Task 2: Foraging Arena with Food Sources

Task 3: Single Target Retrieval

Task 1 — Obstacle Avoidance: Navigate an environment filled with obstacles, maximizing exploration while minimizing collisions. Used only the eight IR sensors as input to a small neural network optimized by CMA-ES.

Task 2 — Item Foraging: Locate and collect multiple food items (green blocks) scattered across the arena. Extended the input to include camera data, segmented into 3 or 9 zones to test how visual resolution affects learning speed and accuracy.

Task 3 — Item Retrieval: Find and push a single target item to a specific location.
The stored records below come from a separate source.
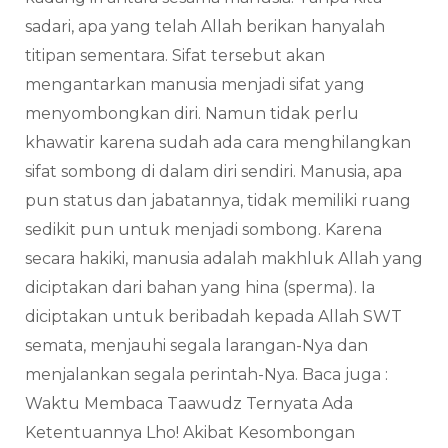
sadari, apa yang telah Allah berikan hanyalah
titipan sementara. Sifat tersebut akan
mengantarkan manusia menjadi sifat yang
menyombongkan diri. Namun tidak perlu
khawatir karena sudah ada cara menghilangkan
sifat sombong di dalam diri sendiri. Manusia, apa
pun status dan jabatannya, tidak memiliki ruang
sedikit pun untuk menjadi sombong. Karena
secara hakiki, manusia adalah makhluk Allah yang
diciptakan dari bahan yang hina (sperma). Ia
diciptakan untuk beribadah kepada Allah SWT
semata, menjauhi segala larangan-Nya dan
menjalankan segala perintah-Nya. Baca juga :
Waktu Membaca Taawudz Ternyata Ada
Ketentuannya Lho! Akibat Kesombongan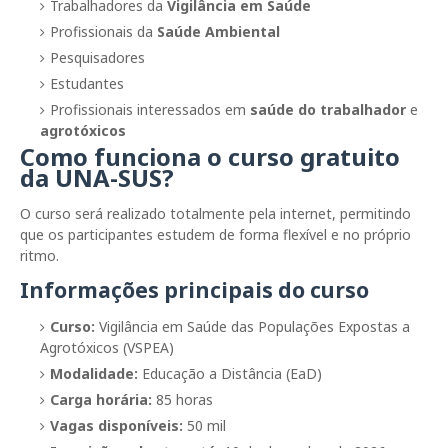
Trabalhadores da
Vigilância em Saúde
Profissionais da
Saúde Ambiental
Pesquisadores
Estudantes
Profissionais interessados em
saúde do trabalhador
e
agrotóxicos
Como funciona o curso gratuito
da UNA-SUS?
O curso será realizado totalmente pela internet, permitindo
que os participantes estudem de forma flexível e no próprio
ritmo.
Informações principais do curso
Curso:
Vigilância em Saúde das Populações Expostas a
Agrotóxicos (VSPEA)
Modalidade:
Educação a Distância (EaD)
Carga horária:
85 horas
Vagas disponíveis:
50 mil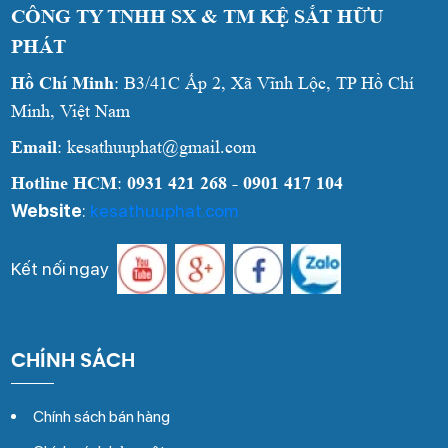
CÔNG TY TNHH SX & TM KỆ SẮT HỮU
PHÁT
Hồ Chí Minh
: B3/41C Ấp 2, Xã Vĩnh Lộc, TP Hồ Chí
Minh, Việt Nam
Email
: kesathuuphat@gmail.com
Hotline HCM
:
0931 421 268 - 0901 417 104
Website
:
kesathuuphat.com
Kết nối ngay
CHÍNH SÁCH
Chính sách bán hàng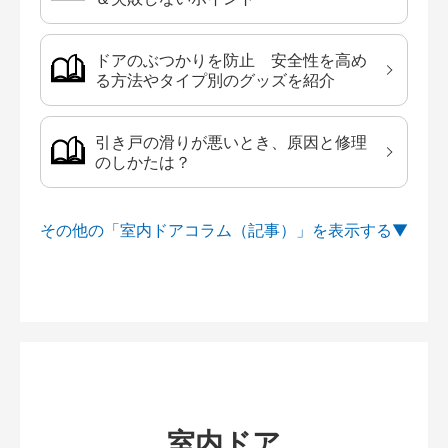
ドアのぶつかりを防止 安全性を高め
る方法やタイプ別のグッズを紹介
引き戸の滑りが悪いとき、原因と修理
のしかたは？
その他の「室内ドアコラム（記事）」を
室内ドア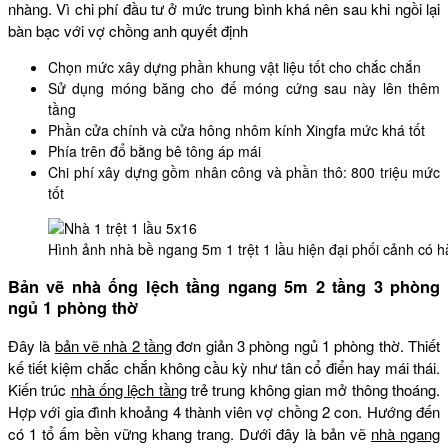
nhàng. Vì chi phí đầu tư ở mức trung bình khá nên sau khi ngồi lại
bàn bạc với vợ chồng anh quyết định
Chọn mức xây dựng phần khung vật liệu tốt cho chắc chắn
Sử dụng móng băng cho đế móng cứng sau này lên thêm
tầng
Phần cửa chính và cửa hông nhôm kính Xingfa mức khá tốt
Phía trên đổ bằng bê tông áp mái
Chi phí xây dựng gồm nhân công và phần thô: 800 triệu mức
tốt
Hình ảnh nhà bề ngang 5m 1 trệt 1 lầu hiện đại phối cảnh có 
Bản vẽ nhà ống lệch tầng ngang 5m 2 tầng 3 phòng
ngủ 1 phòng thờ
Đây là
bản vẽ nhà 2 tầng
đơn giản 3 phòng ngủ 1 phòng thờ. Thiết
kế tiết kiệm chắc chắn không cầu kỳ như tân cổ điển hay mái thái.
Kiến trúc
nhà ống lệch tầng
trẻ trung không gian mở thông thoáng.
Hợp với gia đình khoảng 4 thành viên vợ chồng 2 con. Hướng đến
có 1 tổ ấm bền vững khang trang. Dưới đây là bản vẽ
nhà ngang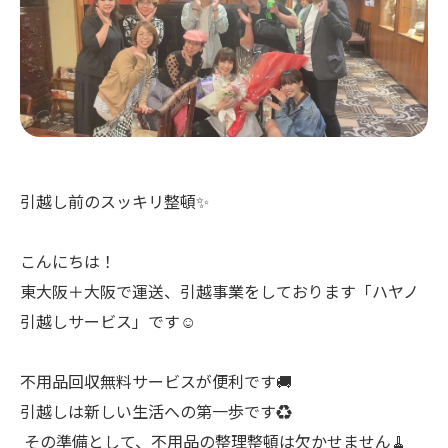
引越し前のスッキリ整頓✨
こんにちは！
東大阪＋大阪で運送、引越事業をしております「ハヤノ
引越しサービス」です☺
不用品回収無料サービスが便利です🚚️
引越しは新しい生活への第一歩です♻
その準備として、不用品の整理整頓は欠かせません🧹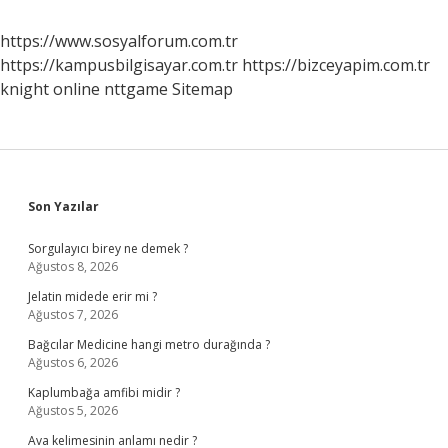
https://www.sosyalforum.com.tr
https://kampusbilgisayar.com.tr
https://bizceyapim.com.tr
knight online
nttgame
Sitemap
Sidebar
Son Yazılar
Sorgulayıcı birey ne demek ?
Ağustos 8, 2026
Jelatin midede erir mi ?
Ağustos 7, 2026
Bağcılar Medicine hangi metro durağında ?
Ağustos 6, 2026
Kaplumbağa amfibi midir ?
Ağustos 5, 2026
Ava kelimesinin anlamı nedir ?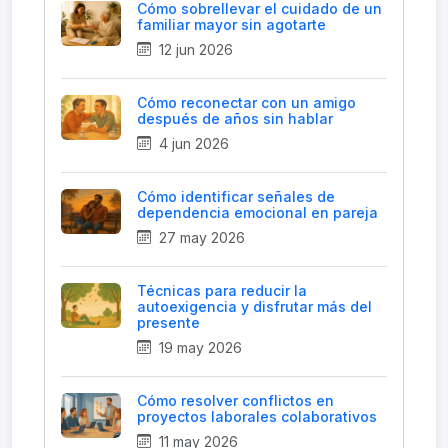
Cómo sobrellevar el cuidado de un
familiar mayor sin agotarte
12 jun 2026
Cómo reconectar con un amigo
después de años sin hablar
4 jun 2026
Cómo identificar señales de
dependencia emocional en pareja
27 may 2026
Técnicas para reducir la
autoexigencia y disfrutar más del
presente
19 may 2026
Cómo resolver conflictos en
proyectos laborales colaborativos
11 may 2026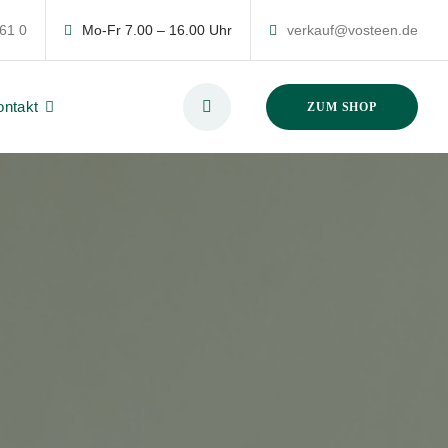
 61 0
Mo-Fr 7.00 – 16.00 Uhr
verkauf@vosteen.de
ontakt
ZUM SHOP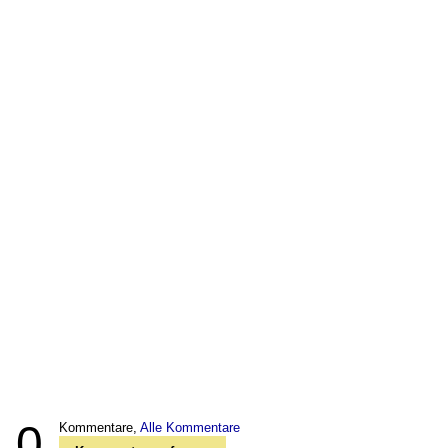
0
Kommentare,
Alle Kommentare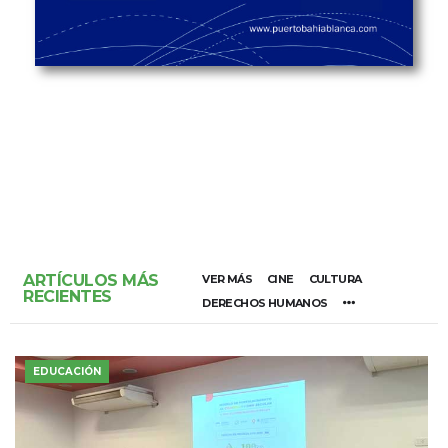
ARTÍCULOS MÁS
VER MÁS
CINE
CULTURA
RECIENTES
DERECHOS HUMANOS
EDUCACIÓN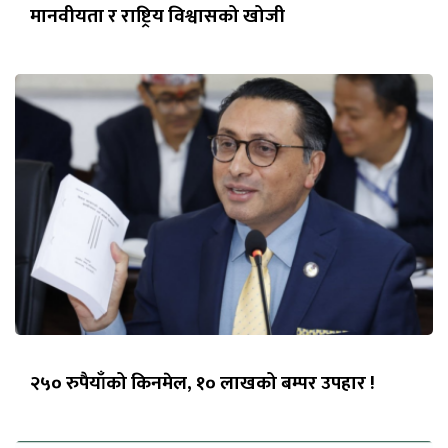
मानवीयता र राष्ट्रिय विश्वासको खोजी
२५० रुपैयाँको किनमेल, १० लाखको बम्पर उपहार !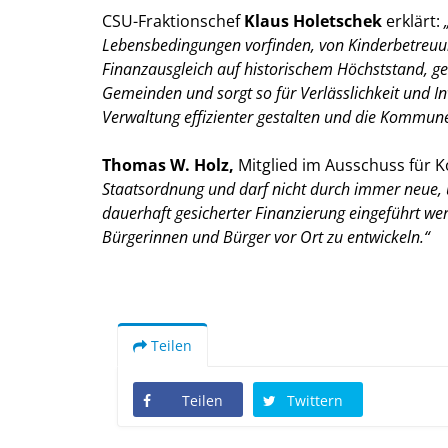
CSU-Fraktionschef
Klaus Holetschek
erklärt:
U
Lebensbedingungen vorfinden, von Kinderbetreuun
Finanzausgleich auf historischem Höchststand, ge
Gemeinden und sorgt so für Verlässlichkeit und In
Verwaltung effizienter gestalten und die Kommune
Thomas W. Holz,
Mitglied im Ausschuss für 
Staatsordnung und darf nicht durch immer neue, 
dauerhaft gesicherter Finanzierung eingeführt w
Bürgerinnen und Bürger vor Ort zu entwickeln.“
Teilen
Teilen
Twittern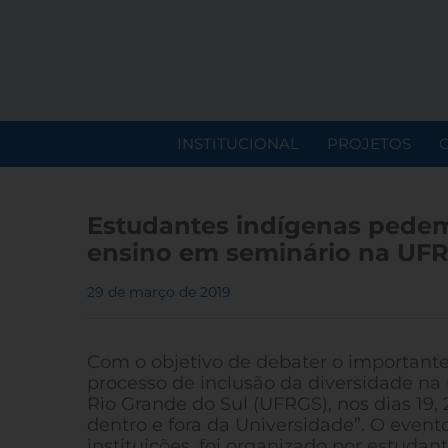
INSTITUCIONAL
PROJETOS
Estudantes indígenas pedem 
ensino em seminário na UF
29 de março de 2019
Com o objetivo de debater o important
processo de inclusão da diversidade na
Rio Grande do Sul (UFRGS), nos dias 19, 
dentro e fora da Universidade”. O event
instituições, foi organizado por estuda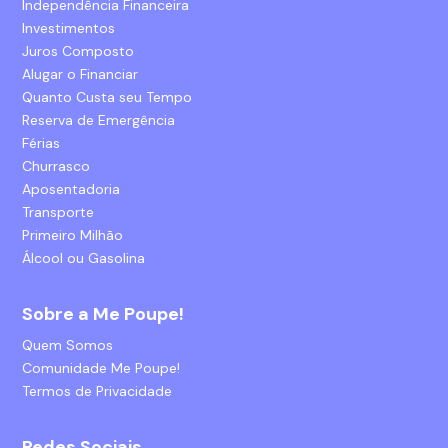
Independência Financeira
Investimentos
Juros Composto
Alugar o Financiar
Quanto Custa seu Tempo
Reserva de Emergência
Férias
Churrasco
Aposentadoria
Transporte
Primeiro Milhão
Álcool ou Gasolina
Sobre a Me Poupe!
Quem Somos
Comunidade Me Poupe!
Termos de Privacidade
Redes Sociais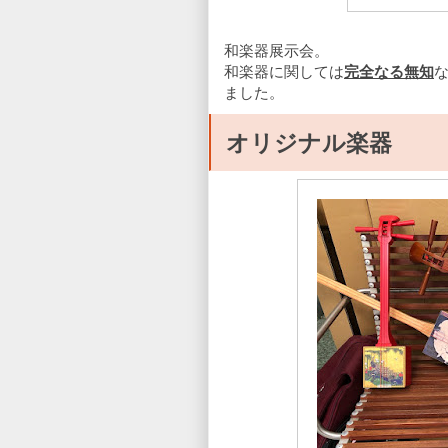
和楽器展示会。
和楽器に関しては
完全なる無知
ました。
オリジナル楽器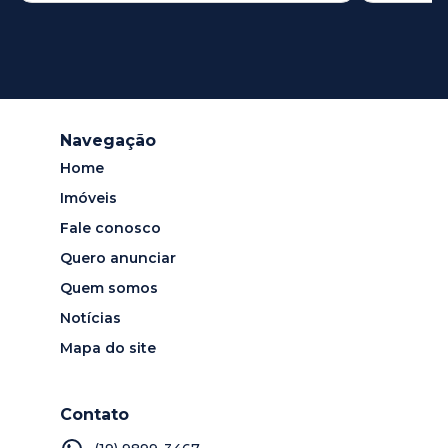
Navegação
Home
Imóveis
Fale conosco
Quero anunciar
Quem somos
Notícias
Mapa do site
Contato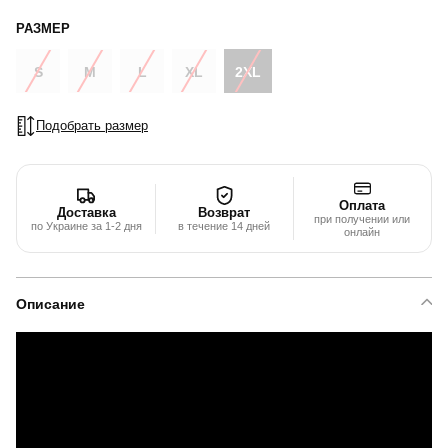
РАЗМЕР
S
M
L
XL
2XL
Подобрать размер
Оплата
Доставка
Возврат
при получении или
по Украине за 1-2 дня
в течение 14 дней
онлайн
Описание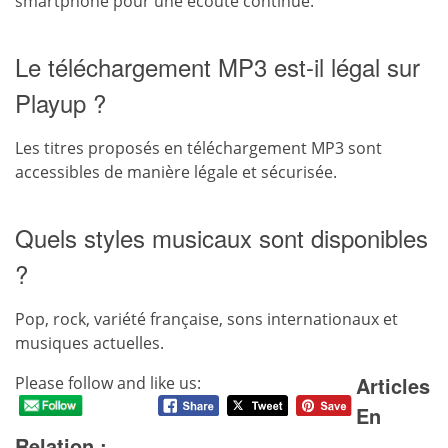
smartphone pour une écoute continue.
Le téléchargement MP3 est-il légal sur
Playup ?
Les titres proposés en téléchargement MP3 sont
accessibles de manière légale et sécurisée.
Quels styles musicaux sont disponibles
?
Pop, rock, variété française, sons internationaux et
musiques actuelles.
Articles
Please follow and like us:
En
Relation :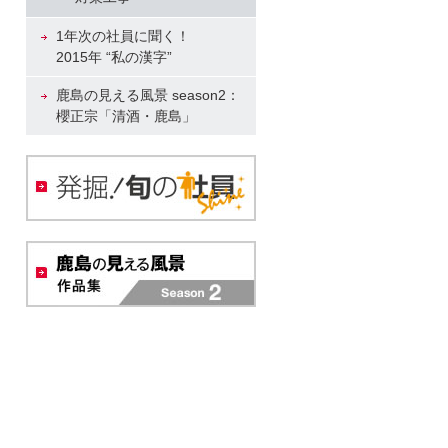
1年次の社員に聞く！
2015年 “私の漢字”
鹿島の見える風景 season2：
櫻正宗「清酒・鹿島」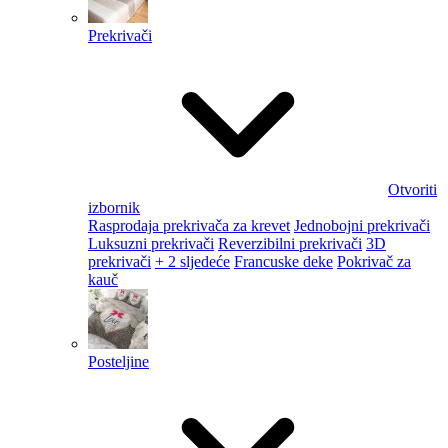
Prekrivači
Otvoriti
izbornik
Rasprodaja prekrivača za krevet
Jednobojni prekrivači
Luksuzni prekrivači
Reverzibilni prekrivači
3D
prekrivači
+ 2 sljedeće
Francuske deke
Pokrivač za
kauč
Posteljine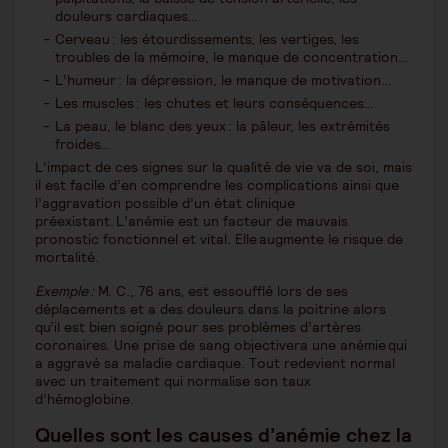
douleurs cardiaques…
Cerveau : les étourdissements, les vertiges, les
troubles de la mémoire, le manque de concentration…
L’humeur : la dépression, le manque de motivation…
Les muscles : les chutes et leurs conséquences…
La peau, le blanc des yeux : la pâleur, les extrémités
froides…
L’impact de ces signes sur la qualité de vie va de soi, mais
il est facile d’en comprendre les complications ainsi que
l’aggravation possible d’un état clinique
préexistant. L’anémie est un facteur de mauvais
pronostic fonctionnel et vital. Elle augmente le risque de
mortalité.
Exemple :
M. C., 76 ans, est essoufflé lors de ses
déplacements et a des douleurs dans la poitrine alors
qu’il est bien soigné pour ses problèmes d’artères
coronaires. Une prise de sang objectivera une anémie qui
a aggravé sa maladie cardiaque. Tout redevient normal
avec un traitement qui normalise son taux
d’hémoglobine.
Quelles sont les causes d’anémie chez la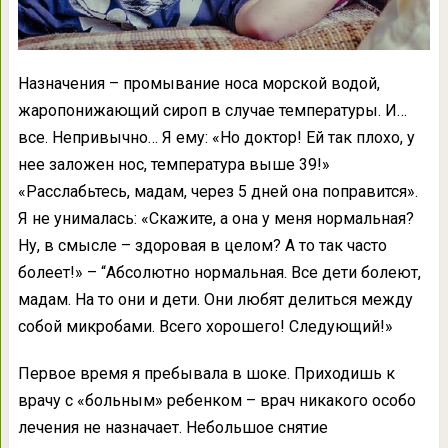
Назначения – промывание носа морской водой,
жаропонижающий сироп в случае температуры. И…
все. Непривычно… Я ему: «Но доктор! Ей так плохо, у
нее заложен нос, температура выше 39!»
«Расслабьтесь, мадам, через 5 дней она поправится».
Я не унималась: «Скажите, а она у меня нормальная?
Ну, в смысле – здоровая в целом? А то так часто
болеет!» – “Абсолютно нормальная. Все дети болеют,
мадам. На то они и дети. Они любят делиться между
собой микробами. Всего хорошего! Следующий!»
Первое время я пребывала в шоке. Приходишь к
врачу с «больным» ребенком – врач никакого особо
лечения не назначает. Небольшое снятие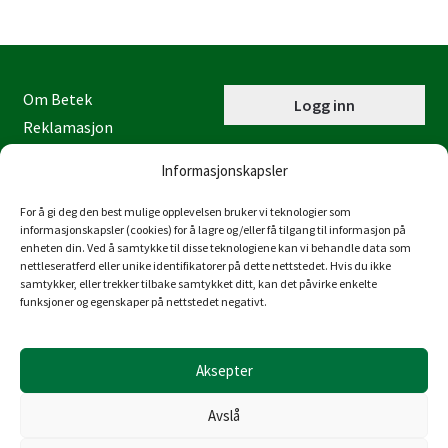
Om Betek
Logg inn
Reklamasjon
Kontaktinformasjon
Informasjonskapsler
Miljøfyrtårn
Personvernerklæring
For å gi deg den best mulige opplevelsen bruker vi teknologier som
informasjonskapsler (cookies) for å lagre og/eller få tilgang til informasjon på
Åpenhetsloven
enheten din. Ved å samtykke til disse teknologiene kan vi behandle data som
nettleseratferd eller unike identifikatorer på dette nettstedet. Hvis du ikke
Juraveien 4
samtykker, eller trekker tilbake samtykket ditt, kan det påvirke enkelte
4636 Kristiansand
funksjoner og egenskaper på nettstedet negativt.
Tlf: 38 53 15 00
post@betek-norge.no
Aksepter
Org.nr.: 980 832 481
Avslå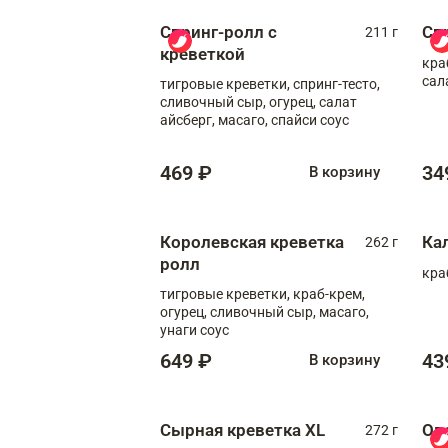
Спринг-ролл с
Сп
211 г
креветкой
кра
сал
тигровые креветки, спринг-тесто,
сливочный сыр, огурец, салат
айсберг, масаго, спайси соус
469 ₽
34
В корзину
Королевская креветка
Ка
262 г
ролл
кра
тигровые креветки, краб-крем,
огурец, сливочный сыр, масаго,
унаги соус
649 ₽
43
В корзину
Сырная креветка XL
Ов
272 г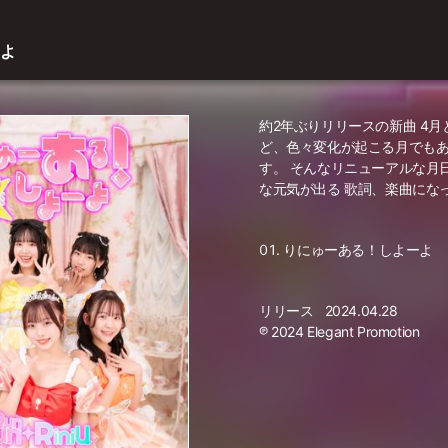
ーよ
約2年ぶりリリースの新曲 4
ど、色々変化が起こる月でもあ
す。 そんなリニューアルな月
な元気が出る 歌詞、楽曲にな
りにゅーある！しよーよ
リリース
2024.04.28
℗ 2024 Elegant Promotion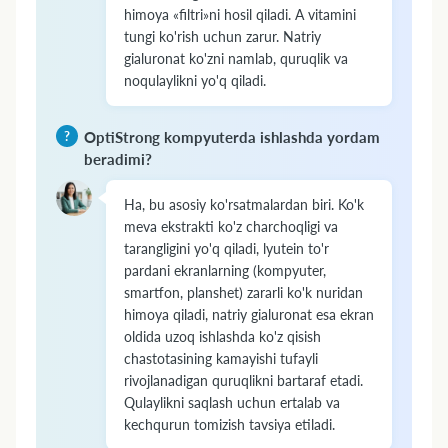
himoya «filtri»ni hosil qiladi. A vitamini
tungi ko'rish uchun zarur. Natriy
gialuronat ko'zni namlab, quruqlik va
noqulaylikni yo'q qiladi.
OptiStrong kompyuterda ishlashda yordam
beradimi?
Ha, bu asosiy ko'rsatmalardan biri. Ko'k
meva ekstrakti ko'z charchoqligi va
tarangligini yo'q qiladi, lyutein to'r
pardani ekranlarning (kompyuter,
smartfon, planshet) zararli ko'k nuridan
himoya qiladi, natriy gialuronat esa ekran
oldida uzoq ishlashda ko'z qisish
chastotasining kamayishi tufayli
rivojlanadigan quruqlikni bartaraf etadi.
Qulaylikni saqlash uchun ertalab va
kechqurun tomizish tavsiya etiladi.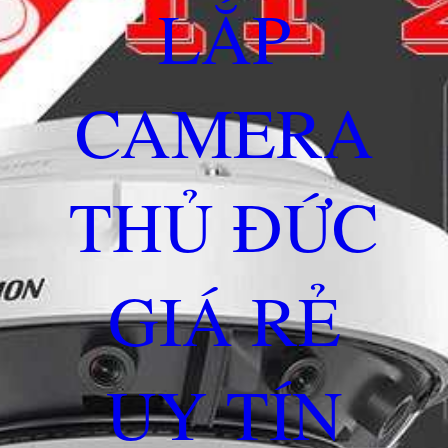
LẮP
CAMERA
THỦ ĐỨC
GIÁ RẺ
UY TÍN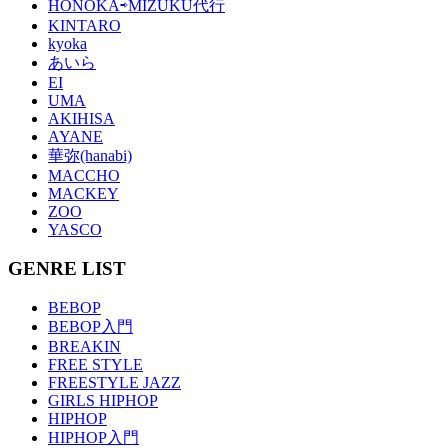
HONOKA⇨MIZUKU代行
KINTARO
kyoka
あいら
EI
UMA
AKIHISA
AYANE
華弥(hanabi)
MACCHO
MACKEY
ZOO
YASCO
GENRE LIST
BEBOP
BEBOP入門
BREAKIN
FREE STYLE
FREESTYLE JAZZ
GIRLS HIPHOP
HIPHOP
HIPHOP入門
Tested with both static and randomized object positions to evaluate generalization of learned behaviors.

Approach

CMA-ES was chosen over deep reinforcement learning because it doesn't require gradient information and handles noisy sensor-action relationships well
Each task had a custom fitness/reward function guiding the evolutionary optimization
Neural network controllers of varying sizes were evolved, with the network weights as the parameters being optimized
Sim-to-real transfer was tested by deploying trained controllers on hardware Robobo robots

Key Findings

CMA-ES can solve all three tasks given enough training time. However, under the project's time constraints, reinforcement learning approaches would likely converge faster. Increasing camera segmentation from 3 to 9 zones improved item detection accuracy but significantly increased training time.

Technologies

Python, CMA-ES, CoppeliaSim, ROS, Docker, Neural Networks